Last year, Trudeau and then-President Barack Obama agreed on a goal of cutting emissions of methane, a potent greenhouse gas, by 40 to 45 percent by 2025. The pledge came as part of a larger set of commitments on energy and Arctic policy.

Obama said at the time that the two countries were “responsible for a lot of the carbon pollution that is causing climate change. If we don’t agree, if we’re not aggressive, if we’re not far-sighted, if we don’t pool our resources around the research, and development and clean energy agenda required to solve this problem, then other countries won’t step up and it won’t get solved.”

The joint statement issued by Trump and Trudeau on Monday did include a mention of the two countries’ collaboration “in the clean energy sphere,” but made no reference to methane or the March agreement. Also left unspoken was a joint pledge announced in June by the U.S., Canada and Mexico to work towards developing at least half the continent’s electricity from carbon-free sources, including nuclear, by 2025. The pact relied on Obama’s successor staying committed.

Trudeau has come under pressure at home for his mixed policies on climate change. He has proposed a national carbon tax and has pledged that the country will meet its commitment to the Paris climate agreement to cut emissions 30 percent below 2005 levels by 2030. But he has also supported the country’s oil and gas industry, particularly the carbon-intensive tar sands.
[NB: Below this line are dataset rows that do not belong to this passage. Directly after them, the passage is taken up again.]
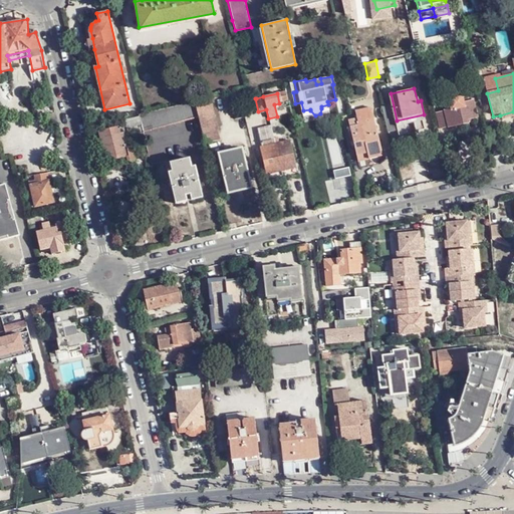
[(236,104),(244,102),(243,95),(233,97),(236,104)]
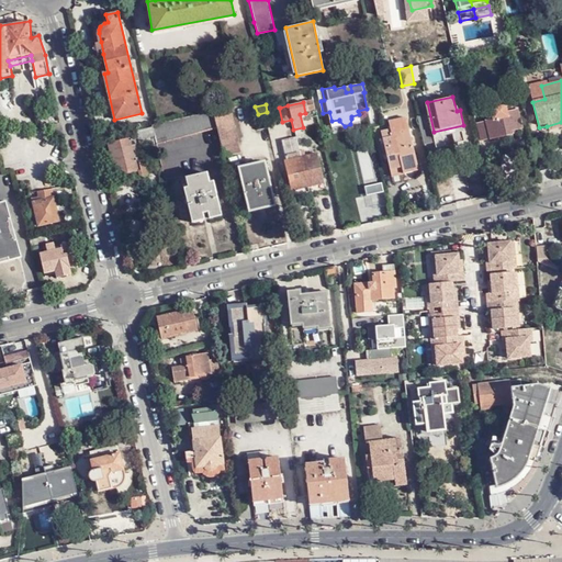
[(523,130),(518,110),(507,112),(506,107),(505,105),(502,105),(493,107),(492,108),(491,109),(490,112),(492,120),(475,123),(480,141),(490,138),(490,141),(513,135),(512,132),(523,130)]
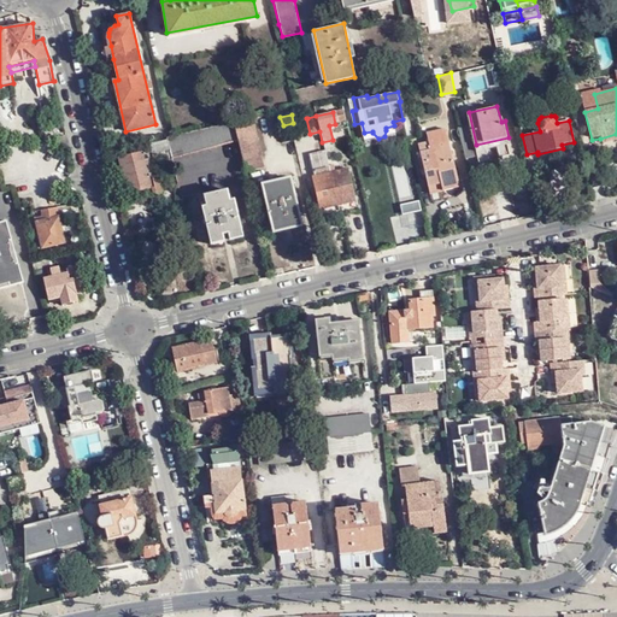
[(233,122),(166,137),(166,140),(171,159),(239,144),(233,122)]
Last year, his administration approved two pipelines that would expand exports of tar sands oil.

One potential area of cooperation for the two leaders is the Keystone XL pipeline, which would bring more tar sands oil into the U.S. Trudeau had signaled support for the pipeline, but his position was rendered moot when Obama rejected it largely because of its potential climate impact. Trump issued an executive order soon after taking office seeking to revive the project, and TransCanada, the company behind it, quickly submitted a new application.

Monday’s joint statement made a passing, vague reference to the proposal. “As the process continues for the Keystone XL pipeline, we remain committed to moving forward on energy infrastructure projects that will create jobs while respecting the environment.”